The patient-specific anatomy and kinematics are important for preoperative planning, rehabilitation, biomechanical simulation, and so on. In this presentation, I discuss followings: 1) Recovery of three-dimensional rib motion from dynamic chest radiograph (x-ray video). 2) Automatic segmentation of hip and thigh muscles from CT and MR Images using convolutional neural networks (CNN) and image synthesis technique.
Recovery of three-dimensional rib motion: Previous analysis of rib-cage mo- tion using x-ray video has been shown to be effective for evaluating respiratory function, but it has been limited to 2D. I focus on a method recovering 3D rib motion based on 2D-3D registration of x-ray video and single-time-phase CT. I introduce the following two components into the conventional intensity-based 2D–3D registration pipeline: i) a rib-motion model based on a uniaxial joint to constrain the search space and ii) local contrast normalization as a pre-process of x-ray video to improve the cost function of the optimization parameters, which is often called the landscape.

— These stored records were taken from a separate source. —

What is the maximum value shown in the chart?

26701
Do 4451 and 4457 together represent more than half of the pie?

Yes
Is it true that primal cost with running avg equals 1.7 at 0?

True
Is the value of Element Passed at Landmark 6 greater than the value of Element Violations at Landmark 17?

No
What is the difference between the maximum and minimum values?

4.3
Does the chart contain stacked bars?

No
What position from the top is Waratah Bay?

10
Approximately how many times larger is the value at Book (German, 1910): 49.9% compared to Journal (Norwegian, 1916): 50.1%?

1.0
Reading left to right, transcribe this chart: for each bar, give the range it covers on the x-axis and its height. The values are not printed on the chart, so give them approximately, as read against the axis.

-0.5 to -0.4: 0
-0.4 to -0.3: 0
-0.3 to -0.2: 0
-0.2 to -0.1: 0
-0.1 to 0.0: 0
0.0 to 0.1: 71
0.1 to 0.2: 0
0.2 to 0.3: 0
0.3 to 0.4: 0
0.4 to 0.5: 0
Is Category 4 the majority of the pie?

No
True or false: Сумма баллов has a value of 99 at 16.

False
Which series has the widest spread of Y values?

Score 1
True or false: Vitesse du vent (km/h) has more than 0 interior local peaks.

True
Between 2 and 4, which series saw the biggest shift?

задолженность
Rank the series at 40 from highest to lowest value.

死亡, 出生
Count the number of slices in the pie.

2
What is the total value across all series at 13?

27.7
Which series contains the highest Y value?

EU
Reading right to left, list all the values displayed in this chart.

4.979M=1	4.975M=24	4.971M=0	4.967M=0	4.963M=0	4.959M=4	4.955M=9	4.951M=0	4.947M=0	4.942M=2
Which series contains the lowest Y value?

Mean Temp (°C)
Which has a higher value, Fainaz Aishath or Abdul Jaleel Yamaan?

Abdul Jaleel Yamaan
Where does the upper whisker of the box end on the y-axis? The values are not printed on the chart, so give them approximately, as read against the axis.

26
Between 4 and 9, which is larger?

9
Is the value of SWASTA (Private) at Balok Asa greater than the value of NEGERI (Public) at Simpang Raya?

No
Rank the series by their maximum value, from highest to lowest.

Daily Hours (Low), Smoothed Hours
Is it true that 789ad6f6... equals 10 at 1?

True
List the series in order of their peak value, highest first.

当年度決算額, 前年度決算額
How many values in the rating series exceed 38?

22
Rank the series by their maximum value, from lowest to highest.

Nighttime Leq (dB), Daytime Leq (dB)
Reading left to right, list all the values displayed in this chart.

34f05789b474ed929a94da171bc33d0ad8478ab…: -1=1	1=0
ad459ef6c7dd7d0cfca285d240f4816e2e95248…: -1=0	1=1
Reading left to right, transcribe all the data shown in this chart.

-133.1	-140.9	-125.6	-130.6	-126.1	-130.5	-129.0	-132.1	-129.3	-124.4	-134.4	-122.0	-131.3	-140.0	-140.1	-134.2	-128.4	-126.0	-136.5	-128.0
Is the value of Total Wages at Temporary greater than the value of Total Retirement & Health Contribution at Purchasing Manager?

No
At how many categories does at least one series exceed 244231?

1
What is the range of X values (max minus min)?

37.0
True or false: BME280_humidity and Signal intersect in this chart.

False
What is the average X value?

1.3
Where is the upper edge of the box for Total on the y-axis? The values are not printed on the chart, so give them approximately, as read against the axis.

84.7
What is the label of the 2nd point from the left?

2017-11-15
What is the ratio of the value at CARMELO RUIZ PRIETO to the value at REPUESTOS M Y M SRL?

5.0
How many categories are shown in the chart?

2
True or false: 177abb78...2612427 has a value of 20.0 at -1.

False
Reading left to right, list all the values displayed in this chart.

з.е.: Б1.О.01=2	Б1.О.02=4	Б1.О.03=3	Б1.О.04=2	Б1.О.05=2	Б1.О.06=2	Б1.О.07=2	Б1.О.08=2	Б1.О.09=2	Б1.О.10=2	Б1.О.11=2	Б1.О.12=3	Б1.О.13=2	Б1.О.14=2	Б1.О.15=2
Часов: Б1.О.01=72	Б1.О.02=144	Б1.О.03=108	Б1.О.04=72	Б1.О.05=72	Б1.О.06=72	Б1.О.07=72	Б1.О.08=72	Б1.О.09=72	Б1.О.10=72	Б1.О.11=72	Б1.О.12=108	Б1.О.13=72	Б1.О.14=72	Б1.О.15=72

Automatic segmentation of hip and thigh muscles from CT and MR: Previous automated segmentation from CT, based on a hierarchical multi-atlas method, has been shown to be high accuracy, but it has been limited to low computational efficiency. I focus on segmentation from CT using CNN, which yielded significant improvement of accuracy and computational time. Then, I focus on MR-to-CT synthesis to realize modality independent segmentation. I extend the CycleGAN approach by adding the gradient consistency loss to improve the accuracy at the boundaries. Finally, I introduce an active-learning method using Bayesian approach to effectively increase training dataset size.